WHAT YOU WILL DO
Return all of the material that follows, keeping each line exactly as it is.

RECORDS PROVIDED: Begin

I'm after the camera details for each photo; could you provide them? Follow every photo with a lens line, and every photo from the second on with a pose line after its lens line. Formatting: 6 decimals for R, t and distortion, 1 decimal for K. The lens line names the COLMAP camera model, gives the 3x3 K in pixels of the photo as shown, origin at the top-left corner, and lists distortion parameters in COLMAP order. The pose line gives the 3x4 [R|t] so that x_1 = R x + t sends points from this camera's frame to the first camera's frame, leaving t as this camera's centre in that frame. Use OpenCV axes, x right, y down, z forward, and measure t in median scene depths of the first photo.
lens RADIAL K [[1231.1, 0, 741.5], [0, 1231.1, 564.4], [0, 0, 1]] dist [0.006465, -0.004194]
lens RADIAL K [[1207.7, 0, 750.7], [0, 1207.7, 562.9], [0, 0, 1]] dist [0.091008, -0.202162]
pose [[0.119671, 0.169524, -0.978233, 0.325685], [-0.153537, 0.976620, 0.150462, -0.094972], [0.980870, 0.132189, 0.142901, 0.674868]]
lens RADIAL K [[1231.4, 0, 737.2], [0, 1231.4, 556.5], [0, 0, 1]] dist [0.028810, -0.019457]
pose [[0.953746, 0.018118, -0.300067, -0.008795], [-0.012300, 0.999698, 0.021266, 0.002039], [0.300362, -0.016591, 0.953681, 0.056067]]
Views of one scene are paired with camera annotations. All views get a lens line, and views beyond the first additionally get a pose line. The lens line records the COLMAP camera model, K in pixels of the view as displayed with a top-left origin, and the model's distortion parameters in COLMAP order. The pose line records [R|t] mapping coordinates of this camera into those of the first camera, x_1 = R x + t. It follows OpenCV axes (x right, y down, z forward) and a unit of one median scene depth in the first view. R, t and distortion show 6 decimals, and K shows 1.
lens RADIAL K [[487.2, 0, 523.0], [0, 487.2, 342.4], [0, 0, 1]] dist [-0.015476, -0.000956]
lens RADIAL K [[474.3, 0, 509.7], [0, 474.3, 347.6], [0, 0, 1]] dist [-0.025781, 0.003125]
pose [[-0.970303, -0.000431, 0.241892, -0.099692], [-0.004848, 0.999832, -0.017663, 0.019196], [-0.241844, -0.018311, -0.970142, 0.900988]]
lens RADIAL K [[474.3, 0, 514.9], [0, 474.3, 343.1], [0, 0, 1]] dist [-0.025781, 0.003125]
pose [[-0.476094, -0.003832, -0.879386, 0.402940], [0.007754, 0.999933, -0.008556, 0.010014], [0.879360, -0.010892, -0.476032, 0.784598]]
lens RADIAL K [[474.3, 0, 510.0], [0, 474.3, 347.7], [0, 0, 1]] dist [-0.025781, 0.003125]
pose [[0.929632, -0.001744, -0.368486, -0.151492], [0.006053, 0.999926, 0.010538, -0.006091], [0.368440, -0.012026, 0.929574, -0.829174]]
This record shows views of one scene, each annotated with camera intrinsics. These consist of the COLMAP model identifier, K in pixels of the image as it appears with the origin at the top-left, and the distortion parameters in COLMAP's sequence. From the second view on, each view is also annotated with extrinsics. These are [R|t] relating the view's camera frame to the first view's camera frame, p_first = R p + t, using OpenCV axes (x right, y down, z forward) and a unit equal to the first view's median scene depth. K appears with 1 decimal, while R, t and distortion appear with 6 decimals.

RECORDS PROVIDED: End

WRITTEN RESPONSE
I'm after the camera details for each photo; could you provide them? Follow every photo with a lens line, and every photo from the second on with a pose line after its lens line. Formatting: 6 decimals for R, t and distortion, 1 decimal for K. The lens line names the COLMAP camera model, gives the 3x3 K in pixels of the photo as shown, origin at the top-left corner, and lists distortion parameters in COLMAP order. The pose line gives the 3x4 [R|t] so that x_1 = R x + t sends points from this camera's frame to the first camera's frame, leaving t as this camera's centre in that frame. Use OpenCV axes, x right, y down, z forward, and measure t in median scene depths of the first photo.
lens RADIAL K [[1231.1, 0, 741.5], [0, 1231.1, 564.4], [0, 0, 1]] dist [0.006465, -0.004194]
lens RADIAL K [[1207.7, 0, 750.7], [0, 1207.7, 562.9], [0, 0, 1]] dist [0.091008, -0.202162]
pose [[0.119671, 0.169524, -0.978233, 0.325685], [-0.153537, 0.976620, 0.150462, -0.094972], [0.980870, 0.132189, 0.142901, 0.674868]]
lens RADIAL K [[1231.4, 0, 737.2], [0, 1231.4, 556.5], [0, 0, 1]] dist [0.028810, -0.019457]
pose [[0.953746, 0.018118, -0.300067, -0.008795], [-0.012300, 0.999698, 0.021266, 0.002039], [0.300362, -0.016591, 0.953681, 0.056067]]
Views of one scene are paired with camera annotations. All views get a lens line, and views beyond the first additionally get a pose line. The lens line records the COLMAP camera model, K in pixels of the view as displayed with a top-left origin, and the model's distortion parameters in COLMAP order. The pose line records [R|t] mapping coordinates of this camera into those of the first camera, x_1 = R x + t. It follows OpenCV axes (x right, y down, z forward) and a unit of one median scene depth in the first view. R, t and distortion show 6 decimals, and K shows 1.
lens RADIAL K [[487.2, 0, 523.0], [0, 487.2, 342.4], [0, 0, 1]] dist [-0.015476, -0.000956]
lens RADIAL K [[474.3, 0, 509.7], [0, 474.3, 347.6], [0, 0, 1]] dist [-0.025781, 0.003125]
pose [[-0.970303, -0.000431, 0.241892, -0.099692], [-0.004848, 0.999832, -0.017663, 0.019196], [-0.241844, -0.018311, -0.970142, 0.900988]]
lens RADIAL K [[474.3, 0, 514.9], [0, 474.3, 343.1], [0, 0, 1]] dist [-0.025781, 0.003125]
pose [[-0.476094, -0.003832, -0.879386, 0.402940], [0.007754, 0.999933, -0.008556, 0.010014], [0.879360, -0.010892, -0.476032, 0.784598]]
lens RADIAL K [[474.3, 0, 510.0], [0, 474.3, 347.7], [0, 0, 1]] dist [-0.025781, 0.003125]
pose [[0.929632, -0.001744, -0.368486, -0.151492], [0.006053, 0.999926, 0.010538, -0.006091], [0.368440, -0.012026, 0.929574, -0.829174]]
This record shows views of one scene, each annotated with camera intrinsics. These consist of the COLMAP model identifier, K in pixels of the image as it appears with the origin at the top-left, and the distortion parameters in COLMAP's sequence. From the second view on, each view is also annotated with extrinsics. These are [R|t] relating the view's camera frame to the first view's camera frame, p_first = R p + t, using OpenCV axes (x right, y down, z forward) and a unit equal to the first view's median scene depth. K appears with 1 decimal, while R, t and distortion appear with 6 decimals.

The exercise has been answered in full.